━━ Excerto selecionado ━━

A carreira de Nico Hulkenberg na Fórmula 1 era, até ao último domingo, feita de quases. Em 2012, quando terminava a sua segunda época completa - estreou-se em 2010 pela Williams, antes de um ano como piloto-reserva da Force India -, um safety car incoveniente e uma penalização retiraram-lhe o que seria o seu primeiro pódio, no GP Brasil. Em 2016, no Mónaco, foi uma paragem na box em má altura, deixando-o preso no tráfego, a estragar-lhe os planos. No mesmo ano, de novo em Interlagos, cheirava o pódio quando furou. Em 2017, em Singapura, foi mais um safety car a impedir um bom resultado. E em 2019, em casa, tinha tudo para terminar nos três primeiros do GP Alemanha, quando se despistou, num Grande Prémio marcado pela chuva e carregado de desistências.
E assim se passaram 239 corridas para o alemão. Mas os quases deixaram-no de o ser: este domingo, quase a completar 38 anos, Nico Hulkenberg foi um inesperado 3.º classificado no GP Grã-Bretanha, festejando no pódio ao lado de Lando Norris e Oscar Piastri, da McLaren. Terminou assim, surpreendentemente, um dos recordes menos simpáticos da Fórmula 1, um daqueles que ninguém quer reservar para si: o de piloto com mais Grandes Prémios disputados sem subir ao pódio.

━━━
━━ Material de origem ━━

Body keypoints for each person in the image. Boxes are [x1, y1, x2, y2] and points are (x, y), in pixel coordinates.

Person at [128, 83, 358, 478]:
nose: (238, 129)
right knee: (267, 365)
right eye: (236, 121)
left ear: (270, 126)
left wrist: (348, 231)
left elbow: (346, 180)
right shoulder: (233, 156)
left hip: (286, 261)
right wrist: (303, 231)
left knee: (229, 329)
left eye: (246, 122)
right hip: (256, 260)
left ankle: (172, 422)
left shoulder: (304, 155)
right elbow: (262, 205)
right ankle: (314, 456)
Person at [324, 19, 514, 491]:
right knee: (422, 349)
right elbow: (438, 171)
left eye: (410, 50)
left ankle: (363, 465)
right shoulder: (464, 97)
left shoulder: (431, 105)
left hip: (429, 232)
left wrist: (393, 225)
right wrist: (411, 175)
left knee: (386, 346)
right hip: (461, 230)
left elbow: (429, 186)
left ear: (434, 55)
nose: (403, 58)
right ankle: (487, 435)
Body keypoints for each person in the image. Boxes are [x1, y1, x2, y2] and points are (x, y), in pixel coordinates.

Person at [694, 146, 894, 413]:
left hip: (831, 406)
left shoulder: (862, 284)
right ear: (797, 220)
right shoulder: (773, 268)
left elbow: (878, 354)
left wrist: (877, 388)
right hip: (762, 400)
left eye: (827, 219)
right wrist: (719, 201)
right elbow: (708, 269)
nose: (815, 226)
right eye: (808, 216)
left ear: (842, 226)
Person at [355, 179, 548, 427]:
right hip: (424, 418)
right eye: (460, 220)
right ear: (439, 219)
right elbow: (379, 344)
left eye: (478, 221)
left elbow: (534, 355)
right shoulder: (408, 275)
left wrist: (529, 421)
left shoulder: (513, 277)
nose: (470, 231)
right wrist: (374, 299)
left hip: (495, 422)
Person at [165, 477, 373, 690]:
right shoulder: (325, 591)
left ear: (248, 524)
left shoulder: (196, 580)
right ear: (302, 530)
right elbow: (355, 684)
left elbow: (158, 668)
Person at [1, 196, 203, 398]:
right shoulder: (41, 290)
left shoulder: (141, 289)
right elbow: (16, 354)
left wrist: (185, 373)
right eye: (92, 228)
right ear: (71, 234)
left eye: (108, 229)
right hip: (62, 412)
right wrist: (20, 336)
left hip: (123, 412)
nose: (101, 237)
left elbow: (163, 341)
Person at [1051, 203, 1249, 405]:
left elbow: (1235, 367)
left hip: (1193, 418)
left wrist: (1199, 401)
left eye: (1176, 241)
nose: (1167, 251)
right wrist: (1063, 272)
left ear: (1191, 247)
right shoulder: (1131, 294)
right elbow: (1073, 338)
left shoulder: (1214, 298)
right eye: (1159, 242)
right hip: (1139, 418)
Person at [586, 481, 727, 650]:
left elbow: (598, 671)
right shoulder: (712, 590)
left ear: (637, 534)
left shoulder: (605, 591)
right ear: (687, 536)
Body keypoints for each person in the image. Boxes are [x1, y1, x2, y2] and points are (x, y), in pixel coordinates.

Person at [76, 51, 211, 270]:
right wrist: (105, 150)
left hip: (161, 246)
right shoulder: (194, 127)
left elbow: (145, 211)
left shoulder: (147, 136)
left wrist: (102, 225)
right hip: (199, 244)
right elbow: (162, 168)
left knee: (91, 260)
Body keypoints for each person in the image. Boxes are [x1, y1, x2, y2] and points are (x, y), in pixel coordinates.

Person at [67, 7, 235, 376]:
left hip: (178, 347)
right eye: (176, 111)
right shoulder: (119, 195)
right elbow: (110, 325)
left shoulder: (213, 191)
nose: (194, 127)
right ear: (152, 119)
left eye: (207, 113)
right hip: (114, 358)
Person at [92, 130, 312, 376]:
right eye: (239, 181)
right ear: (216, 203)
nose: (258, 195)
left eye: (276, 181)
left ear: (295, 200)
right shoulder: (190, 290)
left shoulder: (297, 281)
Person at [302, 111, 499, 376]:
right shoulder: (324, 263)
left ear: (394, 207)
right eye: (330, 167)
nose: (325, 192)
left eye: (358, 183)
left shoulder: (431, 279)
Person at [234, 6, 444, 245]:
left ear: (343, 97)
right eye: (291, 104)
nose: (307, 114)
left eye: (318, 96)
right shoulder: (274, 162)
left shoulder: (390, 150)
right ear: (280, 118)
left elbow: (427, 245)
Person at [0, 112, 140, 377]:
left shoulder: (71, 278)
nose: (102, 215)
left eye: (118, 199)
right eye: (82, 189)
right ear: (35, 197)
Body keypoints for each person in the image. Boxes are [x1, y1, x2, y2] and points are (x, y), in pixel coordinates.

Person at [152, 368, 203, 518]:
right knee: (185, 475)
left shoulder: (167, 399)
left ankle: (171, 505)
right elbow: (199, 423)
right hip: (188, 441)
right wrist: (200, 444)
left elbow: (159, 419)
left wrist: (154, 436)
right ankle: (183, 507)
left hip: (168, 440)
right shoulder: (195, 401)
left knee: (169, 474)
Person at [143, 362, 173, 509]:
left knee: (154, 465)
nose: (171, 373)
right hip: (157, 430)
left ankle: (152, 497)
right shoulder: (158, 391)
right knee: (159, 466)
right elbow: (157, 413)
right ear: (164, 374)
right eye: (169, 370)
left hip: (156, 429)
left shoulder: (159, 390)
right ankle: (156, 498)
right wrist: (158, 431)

━━━

Retome o excerto sobre a carreira de Nico Hulkenberg na Fórmula 1, continuando-o a partir da última frase apresentada.

Em 2010, Nico Hulkenberg chegou à Fórmula 1 com cara de garoto e aura de novo Michael Schumacher, assim vaticinava Willi Weber, mítico empresário que representava ambos. Fora campeão de GP2 no ano anterior enquanto rookie, igualando os feitos de Nico Rosberg e de Lewis Hamilton. O futuro era risonho. Logo na primeira época, conseguiu uma surpreendente pole position para uma Williams então pouco competitiva. Hulkenberg sempre foi rápido e um piloto que dava garantias de competitividade, mas viu-se, aqui e ali, mais por razões financeiras do que de desempenho, sem volante. Mas manteve-se sempre no radar da Fórmula 1 ao longo destes 15 anos, fosse como piloto oficial ou de reserva. Em 2015, dando provas da sua capacidade multidisciplinar, foi campeão das 24 Horas de Le Mans, pela Porsche. Só o pódio na Fórmula 1 é que não chegava.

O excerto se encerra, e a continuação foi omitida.